Extract provided Start Marker
On Mar 22, 2:47 pm, Istvan Albert <
i...@psu.edu> wrote:
> I found your blog post eye opening
Heads up: I did not author that blog posting. I just found it via
Twitter and left a comment.
In the following I will lay down some arguments why I believe that the
SE 2.0 route is *at first* the best course of action: I'll try to
convince you to at least give Stack Exchange a try.
Full disclosure: I am not in any way affiliated with Stack Exchange
nor any of its employees. My only connection to them is that I am one
of the top users on Stack Overflow and have served as temporary
moderator on the
tex.stackexchange.com site during the beta phase. To
emphasise that I am *not* defensive of Stack Exchange, let me point to
a few examples [1, 2] where I have had violent disagreements with
their community management style.
> I am greatly troubled by seeing that it is Joel Spolksy (who happens
> to make use of some some arbitrary and silly numbers of posts/day etc)
> who decides whether or not a Q&A site should or should not exist.
Extract provided End Marker
### Actions to take
(1) In the message about Stack Exchange, what role did the writer hold on tex.stackexchange.com during the beta phase?
(2) Name every website or online service that the message about Stack Exchange mentions, leaving out the email address.
(3) Write the next part of the message about Stack Exchange, starting after its final quoted line.
The lines after the message about Stack Exchange play no part in this work.
Supplied material Start Marker
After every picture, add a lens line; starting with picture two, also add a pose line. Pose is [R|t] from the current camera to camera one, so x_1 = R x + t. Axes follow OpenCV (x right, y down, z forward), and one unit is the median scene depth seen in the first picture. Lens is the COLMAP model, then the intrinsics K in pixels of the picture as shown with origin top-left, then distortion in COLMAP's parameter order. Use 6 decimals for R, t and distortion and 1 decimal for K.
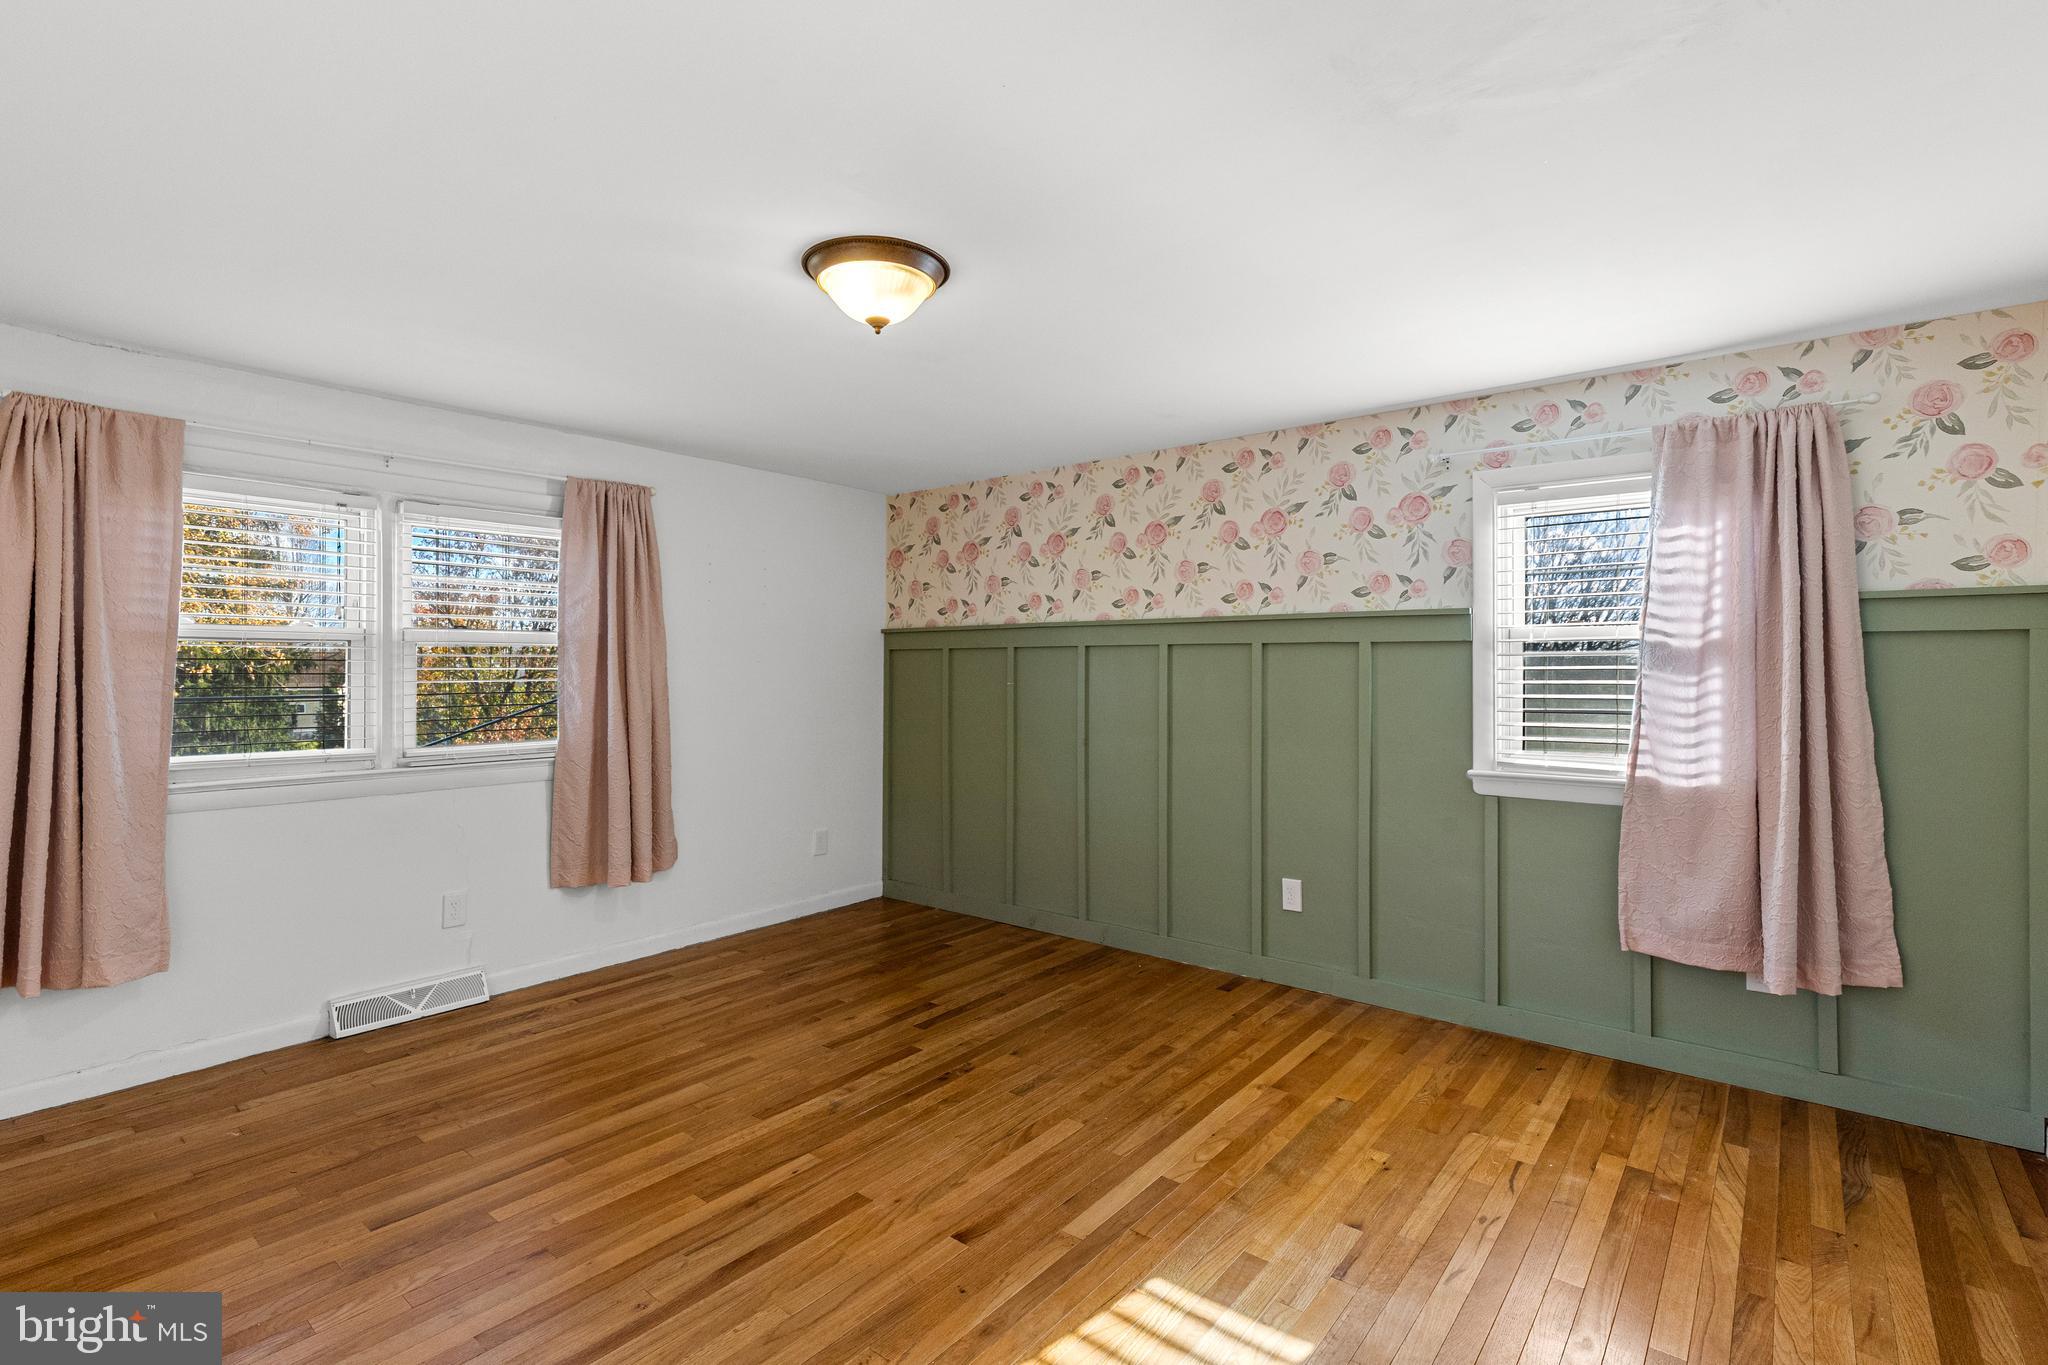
lens RADIAL K [[936.6, 0, 1055.3], [0, 936.6, 675.7], [0, 0, 1]] dist [0.000112, -0.000676]
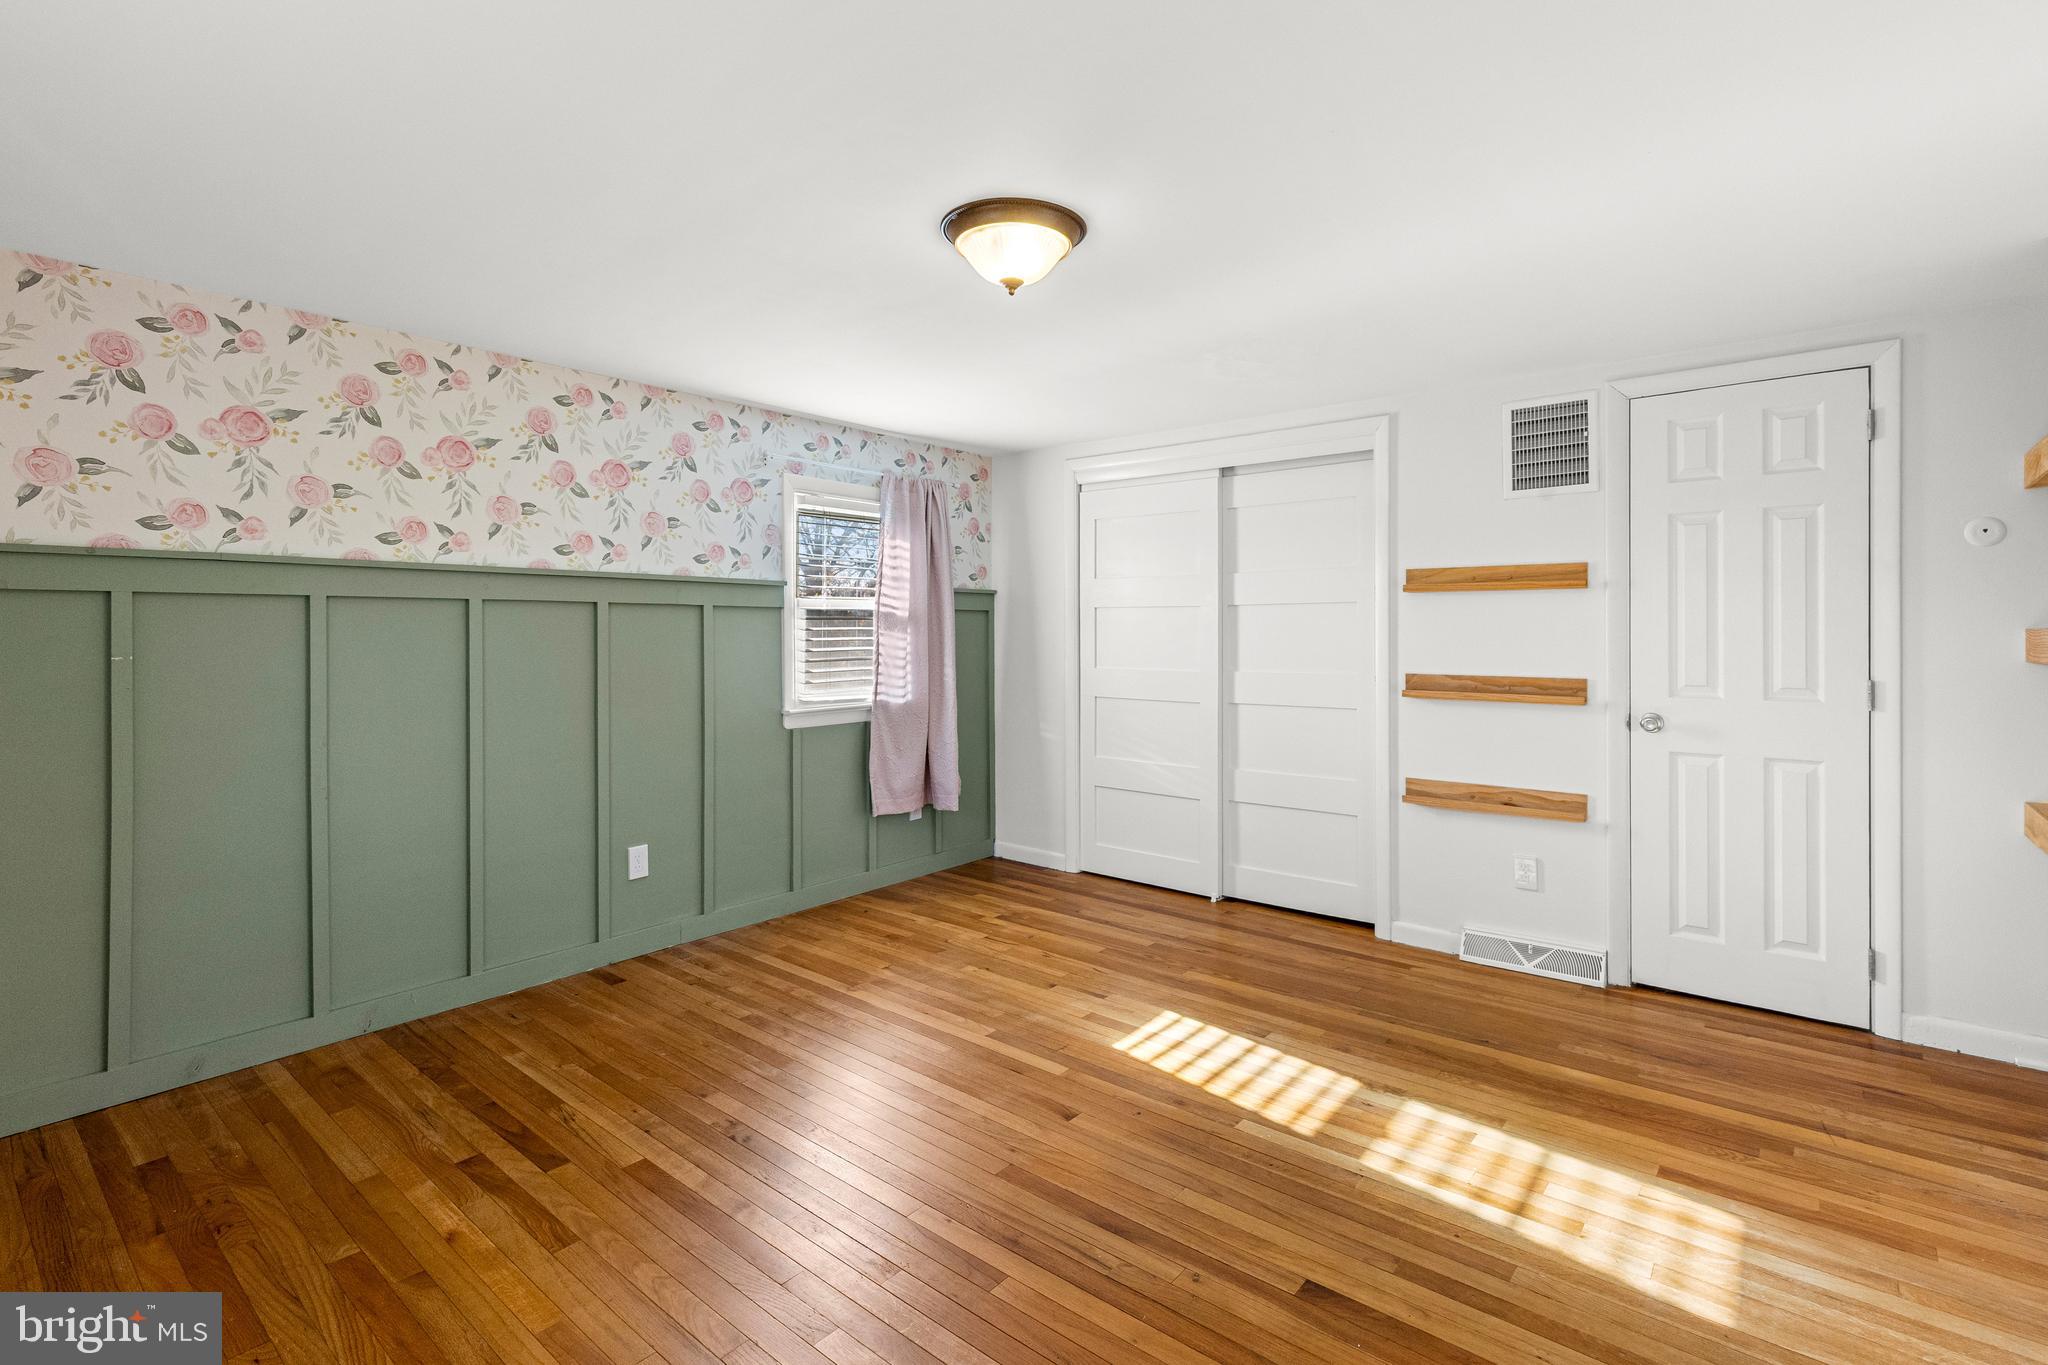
lens RADIAL K [[953.8, 0, 1023.0], [0, 953.8, 633.2], [0, 0, 1]] dist [0.014292, -0.000597]
pose [[0.026055, -0.006450, 0.999640, -0.798980], [0.006672, 0.999958, 0.006278, -0.008261], [-0.999638, 0.006507, 0.026097, 0.626602]]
Supplied material End Marker
### Responses
(1) Temporary moderator.

(2) Twitter, Stack Exchange, Stack Overflow, tex.stackexchange.com

(3)
I cannot comment on the whole process involved in deciding whether a
community site continues to exist. However, the reality is much better
than you seem to think. All evidence so far suggests that Stack
Exchange really tries their hardest to make communities work. There
have been very few examples of failed communities so far. The numbers
cited in the blog post [4] are merely an indicator of success, not a
hard reason to let a site fail, as has been made clear on the Stack
Exchange blog [5] (and there is no reason to doubt this, given the
continued existence of the GIS community [6]).
The reasons for which
atheism.stackexchange.com failed will *not*
apply to any potential bioinformatics site. Low community activity was
only one (and possibly the least important) factor. More important is
the fact that the Stack Exchange format (of question-answer) is
inherently ill-suited for discussions about atheism. Until now, not a
single SE site has failed simply because it had too low activity.
The fact remains that Stack Exchange does not close communities "just
because". This will not happen to a rebooted BioStar.
> This
> whole committee, stages and hurdles one needs to pass etc seem little
> more but a straitjacket designed to allow a third party to maintain
> control, and it promotes an ideology that is counter to freedom of
> expression and innovation.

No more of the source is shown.